(first posted 4/9/2011) Chrysler Week has barreled by as fast as a hemi Ramcharger; so many cars still left for another day. But let’s wrap it up with what I consider to be a fine example of the most elemental of Chryslers: the Dodge Dart. I have a few in my files, but this is not only one of my favorite Darts, but a real CC gem. This is how I like them.
There can’t be a better choice for a vintage daily driver than an A-Body. And the Darts from 1963 through 1966 were a bit more distinctive than the Valiants, with their Chrysler Turbine Car front end styling and otherwise unique sheet metal. After the restyle of 1967, Darts and Valiants became much more similar; almost generic.
The styling of the new 1963 Dart poses a bit of a question to unravel. It’s well known that Virgil Exner left Chrysler in 1961, but not before a much more toned down 1963 line of cars were prepared. Elwood Engel’s influence really began in 1964, and reached its full implementation in 1965, with the new slab-sided big cars.

▶ _Work order A_: Render this sentence from the Dodge Dart article in Spanish: "After the restyle of 1967, Darts and Valiants became much more similar; almost generic."
▶ _Work order B_: Rewrite all the chart rows below with "value" swapped for "figure" and everything else kept as is. Leave out the pictures.
The Dodge Dart article has no connection to the rows that come after it.

▶ _Data extract_:
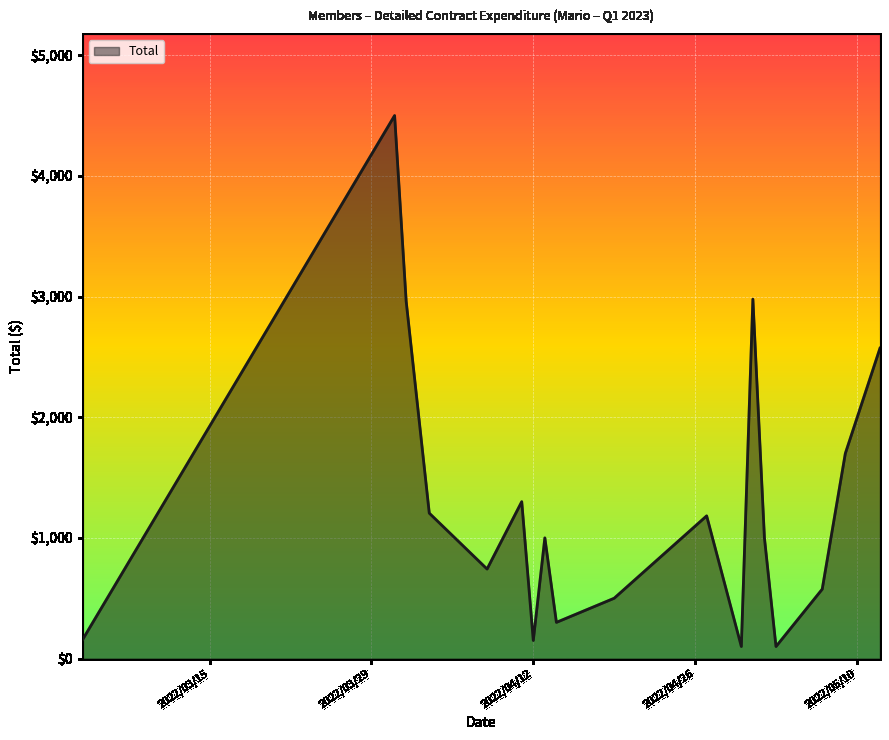

What is the greatest value displayed?

4500.0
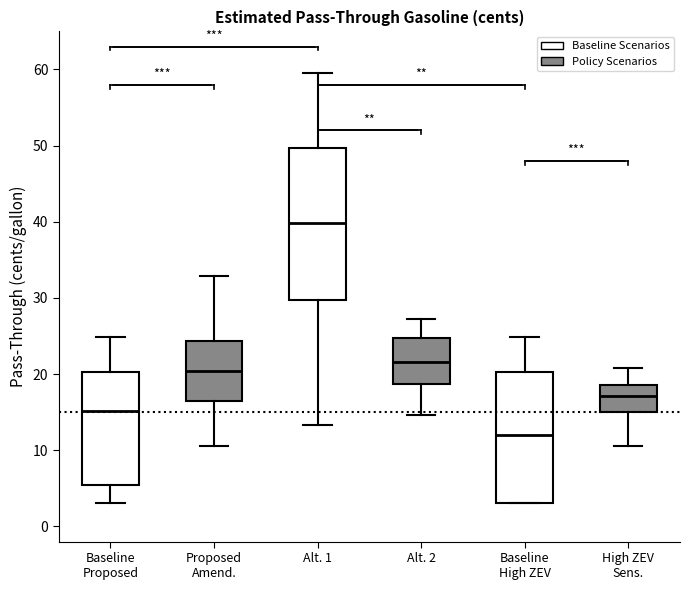

Which box is the tallest, from its lower edge to its upper edge?

Alt. 1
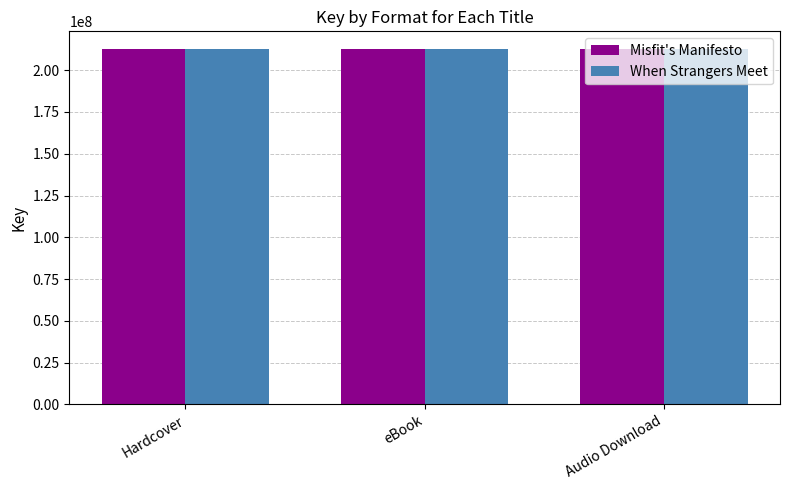

What is the average value of the Misfit's Manifesto series?

212609128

▶ _Reply A_: Tras el rediseño de 1967, los Dart y los Valiant se volvieron mucho más parecidos; casi genéricos.

▶ _Reply B_:
What is the greatest figure displayed?

4500.0

Which box is the tallest, from its lower edge to its upper edge?

Alt. 1

What is the average figure of the Misfit's Manifesto series?

212609128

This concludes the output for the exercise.